I remember once in class, Lena said “always come in and expect the class to be hot and hard.  Be surprised when it’s cold and easy.”  I have since tried to bring that to other areas of my life, and boy has it made things more doable.  When I sail a race and I expect it to be long and freezing, I can relax and have fun out there because I got what I expected.  It’s a tiny shift in perspective that has made a huge difference.  It has made me realize that managing expectations is so paramount to the realization of happiness.
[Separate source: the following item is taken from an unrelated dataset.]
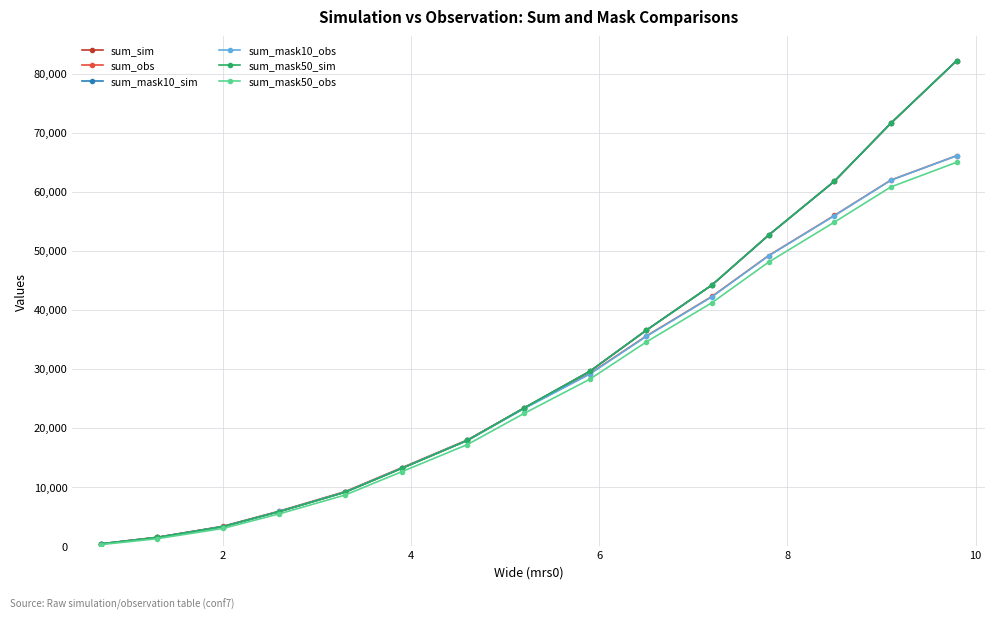

Is this an area chart (filled region under the line)?

No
Often times for me, managing my expectations has more to do with having no expectations.  I do best on my yoga mat when my mind is clear, and I am able to focus on what is presently happening.  Not bracing for a flailing standing bow if i was failing at standing head to knee.  I just want to enjoy the moments when I am doing well, and work through the moments when I could be doing better.  By doing this, I think I can truly live in my moments of happiness, and I have definitely been having a lot of those lately.

Of course that’s the kicker: you have to be willing to stay present in your moments of sadness as well, and that’s not nearly as simple.  How easy is is to count down the seconds until balancing stick is over, or to try to think about something else when your throat is choked in rabbit pose?  Those are the times when staying mentally engaged in the postures is difficult, and similarly the difficult times in life are when I would rather have a glass of wine (or four) than problem solve.  

More later, I have to run to class.  Day 13!